AIC and its degrees of freedom for linear regression models

Question

I have a dataset $S$ with $D$ features and three fitted linear regression models:
Model1. Ridge regression that is fitted on all $D$ features from $S$.
Model2. Ridge regression that is fitted on some $d < D$ features from $S$.
Model3. Lasso regression that is fitted on all $D$ features from $S$, and only $m < D$ features got non-zero weights (coefficients) after fitting.

I want to use AIC to select the best model. We know that AIC formula for linear regression models is the following:
$$\mathrm{AIC} = 2k + n \log{(\mathrm{RSS}/n)}.$$ where $k$ is the number or estimated parameters (degrees of freedom) and $n$ is the sample size. So we can easily calculate AIC value for all three models.

And I have two questions:
1. Can I compare AIC's values of these models and choose the best one with the lowest AIC?
I thought that the answer is yes but I became confused after reading documentation for AIC function in R package. It claims that models should be fitted on the same data. Whereas my Model2 is fitted on the (technically) different dataset (on the subset of $S$).

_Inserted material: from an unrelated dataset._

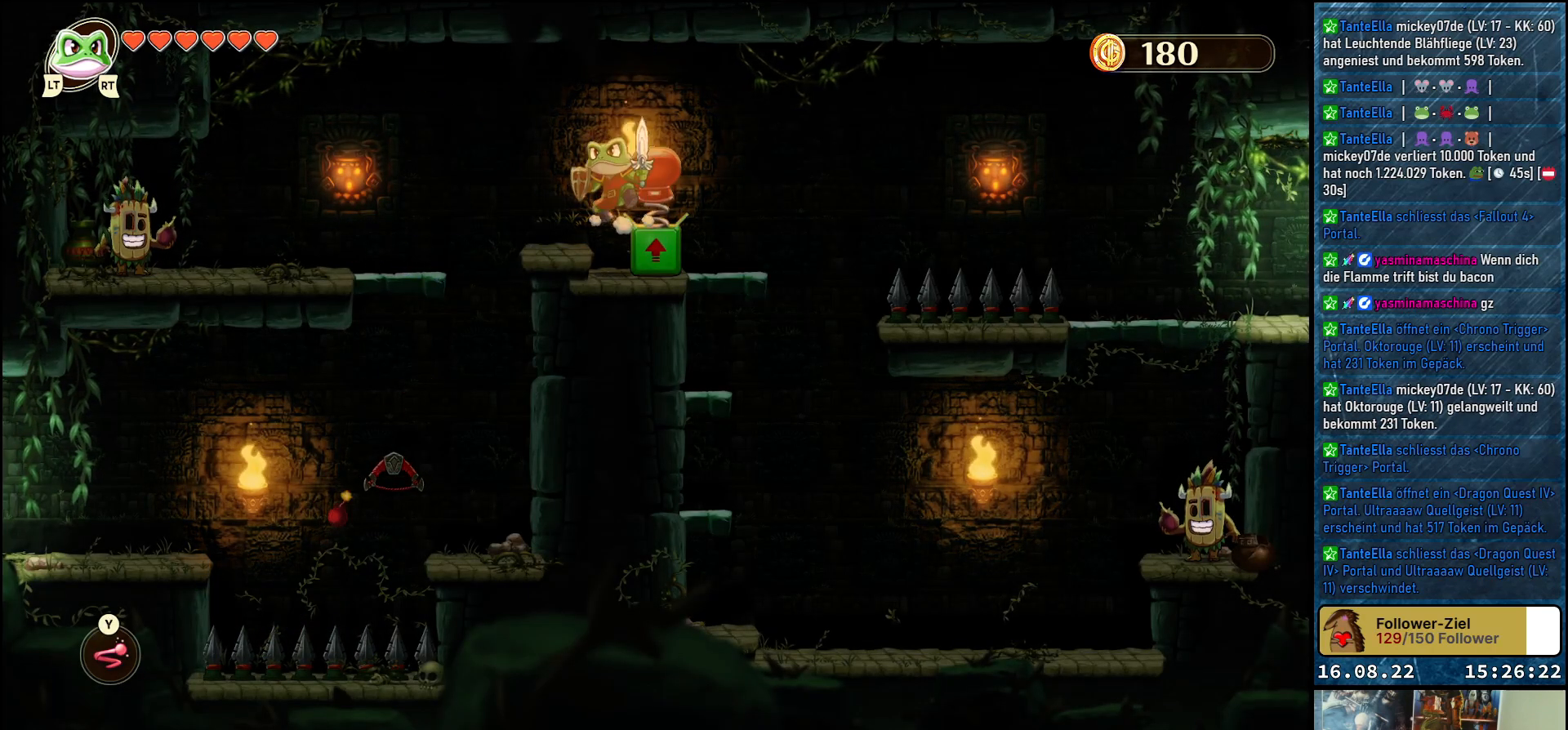
{"buttons": [], "left_stick": "right", "right_stick": "center", "events": [[117, "left_stick", "center"], [217, "left_stick", "right"]]}
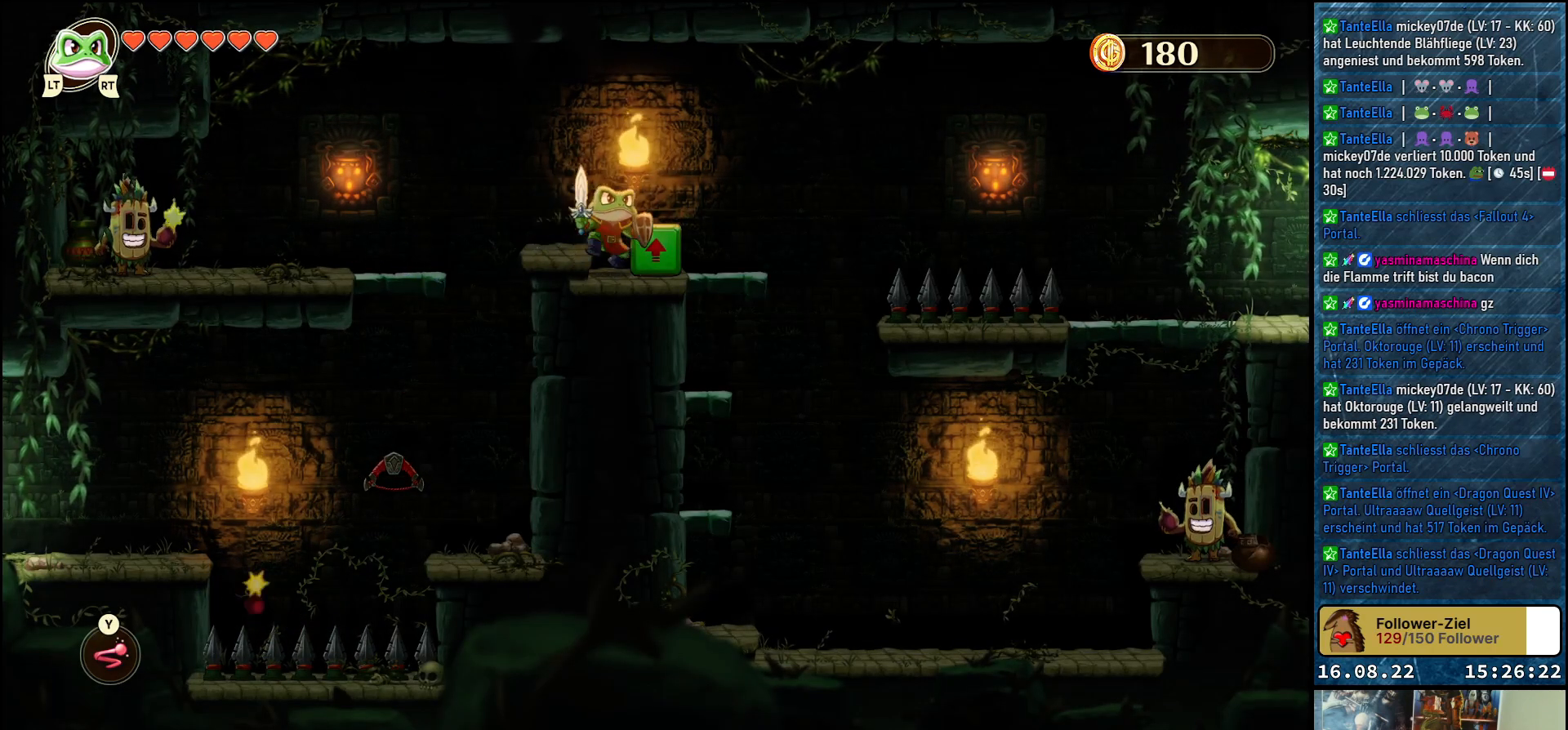
{"buttons": [], "left_stick": "right", "right_stick": "center", "events": []}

2. What is $k$ value for Model3?
It is clear that $k = D + 2$ for Model1 ($D$ estimates for slope parameters + intercept estimate + $\hat \sigma^2_\varepsilon$ estimate) and, similarly, $k=d+2$ for Model2.
But Model3 have only $m$ non-zero slope parameters after fitting. Does it mean that $k=m + 2$ for Model3?

Answer 1

Some preliminaries: In LASSO models, the number of non-zero coefficients is an unbiased and consistent estimate for the degrees of freedom of the lasso (see, Zou et al. (2007) "On the "degrees of freedom" of the lasso" for more details). In ridge models, the degrees of freedom are directly related to the singular values of the centred input matrix $X$ (see, Hastie et al. (2009) "Elements of Statistical Learning" in Sect. 3.4.1 for more details). Assuming the matrix $X$ has the SVD $X = USV^T$, the degree of freedom as a function of $\lambda$ are $df(\lambda) = \sum_{j=1}^p \frac{s_j^2}{s_j^2 +\lambda}.$ We can see clearly that for $\lambda \rightarrow 0$ we get $p$ degrees for freedom and for $\lambda \rightarrow \infty$ we get $0$ degrees of freedom.

Based on these and for your questions in particular:

1. Yes, your observation is correct. M1 and M2 are not fitted on the same data. That said, the documentation mentions this because it aims to stop users from using different variants of the response variables and/or compare models that potentially have different rows of data or sample sizes. That is more obvious if we move from the "RSS"-derived calculation of AIC to the "Loglikehood"-derived one. Assuming a Gaussian log-likelihood as:

$$ \log(L(\theta)) =-\frac{|D|}{2}\log(2\pi) -\frac{1}{2} \log(|K|) -\frac{1}{2}(x-\mu)^T K^{-1} (x-\mu), $$ with $K$ being the covariance structure of our model (and $|K|$ the determinant of it), $|D|$ the number of points in our datasets, $\mu$ the mean response and $x$ our dependent variable. There is nothing invalidating this to be used on different datasets assuming we have the same dependent variable. (Notice though that for BIC we do want nested models so the model covariance structure $K$ are hierarchical). Being quite permissive with ourselves, in M2 we have an "elastic-net-like" situation where certain explanatory variables coefficients are set manually to $0$.

2. I hope it is clear that the original calculation for $k$ for M1 and M2 are a bit oversimplifying. They need to directly account for $\lambda$. That said, you are correct that for M3, we will use the number of $m$ non-zero coefficients.